Micronail chip to aid cell communication

A microchip capable of accurately recording and triggering real-time electrical activity of individual electrogenic cells has been developed at the Interuniversity Microelectronics Centre (IMEC).

Cortical neurons engulf microscopic nail structures on the surface of IMEC’s micronail chip (3-day in vitro culture)

IMEC have developed a micronail chip to study the communication mechanism between electronics and biological cells. The activity of electrogenic cells like cardiomyocytes (heart cells) or neurons (brain cells) are important in understanding the cause of brain disorders like Parkinson’s or Alzheimer’s, and to validate the effect of drugs on cardiac cells.

 “We have a unique instrument to record and interpret the signals of the neurons.
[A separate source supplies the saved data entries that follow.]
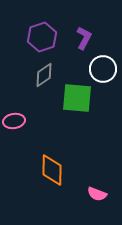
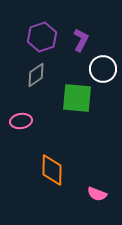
purple L-shape: moved 3 px left, 2 px down
gray diamond: moved 8 px left
pink ellipse: moved 7 px right
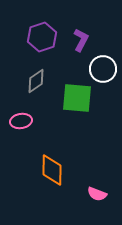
gray diamond: moved 6 px down
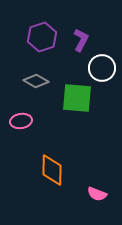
white circle: moved 1 px left, 1 px up
gray diamond: rotated 65 degrees clockwise
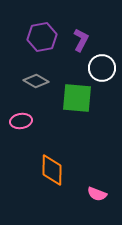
purple hexagon: rotated 8 degrees clockwise
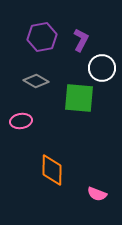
green square: moved 2 px right
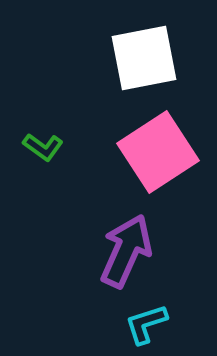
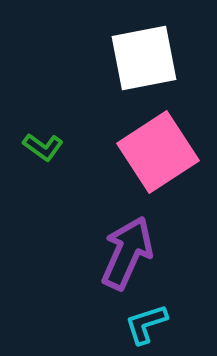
purple arrow: moved 1 px right, 2 px down
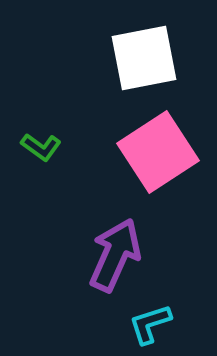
green L-shape: moved 2 px left
purple arrow: moved 12 px left, 2 px down
cyan L-shape: moved 4 px right
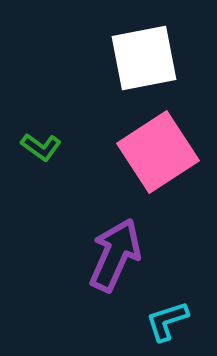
cyan L-shape: moved 17 px right, 3 px up
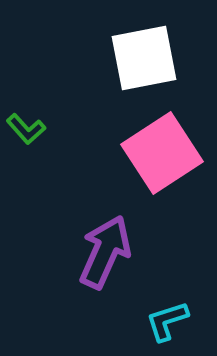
green L-shape: moved 15 px left, 18 px up; rotated 12 degrees clockwise
pink square: moved 4 px right, 1 px down
purple arrow: moved 10 px left, 3 px up
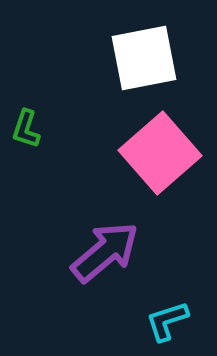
green L-shape: rotated 60 degrees clockwise
pink square: moved 2 px left; rotated 8 degrees counterclockwise
purple arrow: rotated 26 degrees clockwise
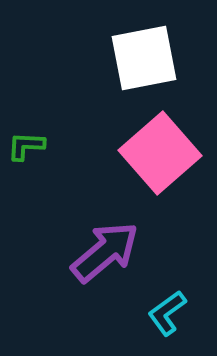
green L-shape: moved 17 px down; rotated 75 degrees clockwise
cyan L-shape: moved 8 px up; rotated 18 degrees counterclockwise
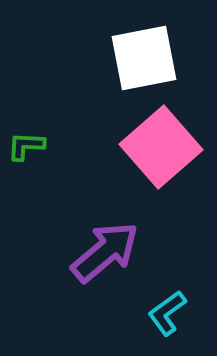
pink square: moved 1 px right, 6 px up
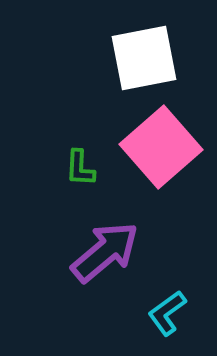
green L-shape: moved 54 px right, 22 px down; rotated 90 degrees counterclockwise
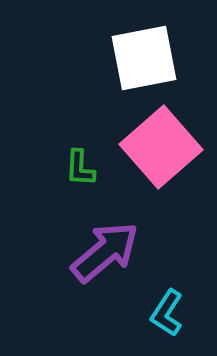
cyan L-shape: rotated 21 degrees counterclockwise
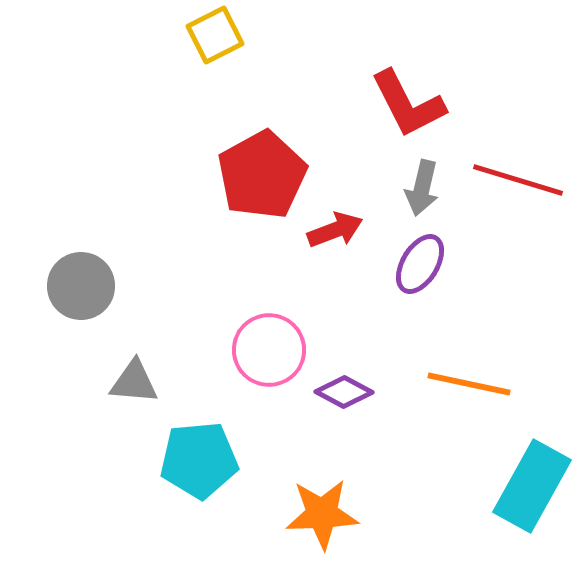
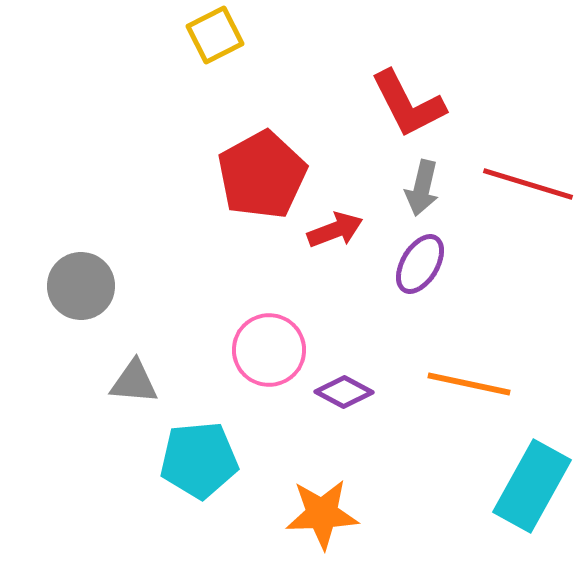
red line: moved 10 px right, 4 px down
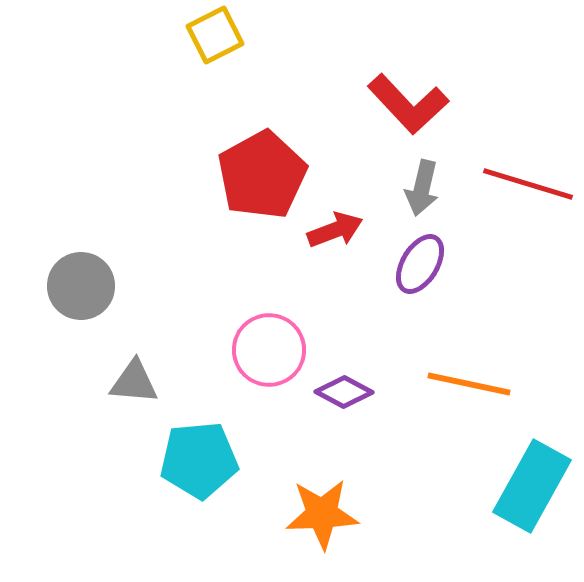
red L-shape: rotated 16 degrees counterclockwise
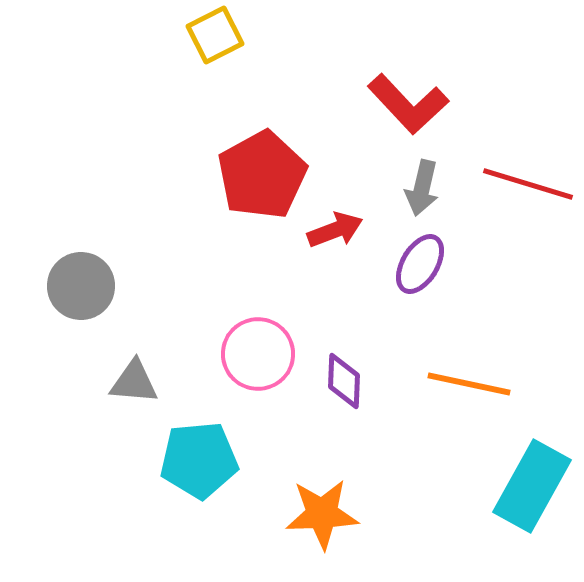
pink circle: moved 11 px left, 4 px down
purple diamond: moved 11 px up; rotated 64 degrees clockwise
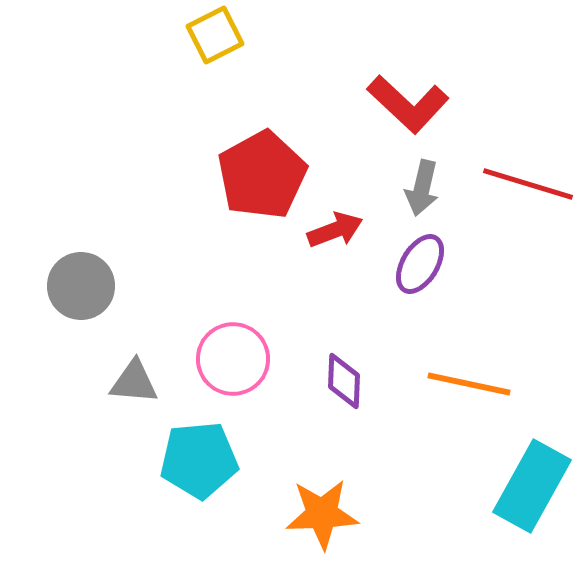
red L-shape: rotated 4 degrees counterclockwise
pink circle: moved 25 px left, 5 px down
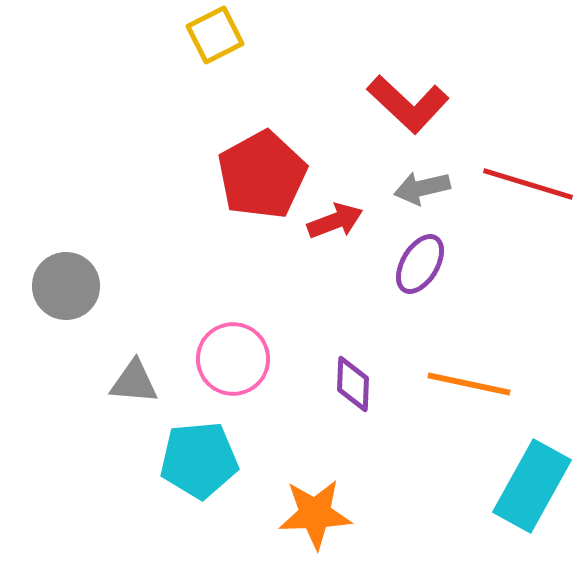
gray arrow: rotated 64 degrees clockwise
red arrow: moved 9 px up
gray circle: moved 15 px left
purple diamond: moved 9 px right, 3 px down
orange star: moved 7 px left
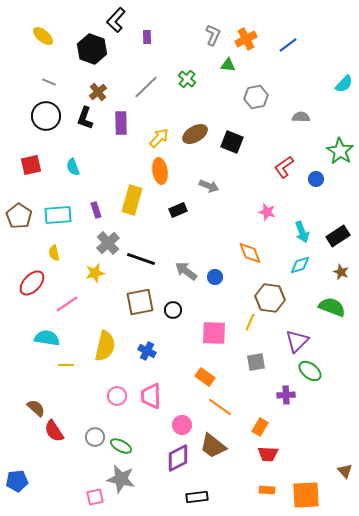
We can also stimulate neurons and follow up the consequences to unravel the functioning of our brain,” said Wolfgang Eberle, group manager of Bioelectronic systems.

The micronail chip consists of tiny nail structures made of a metal stem coated with an oxide layer and a conductive tip, like gold or titanium nitride. They are downsized to the size of cells.  When cells are applied to the chip’s surface, the cell membrane engulfs the nail structures leading to an intimate contact with the electrode.  This contact improves the signal-to-interference ratio, enabling precise recording of the electrical signals and stimulation of single cells. The new chip is mass-producible and easy-to-use.

“Little is known about the functioning of our brain,” said Kris Verstreken, director Bio-Nanoelectronics, “We can use the knowledge that we build up with in vitro experiments in our micronail chip to diagnose diseases, or even develop therapies, by stimulating cells, or building new communication bridges between cells after a brain infarction.”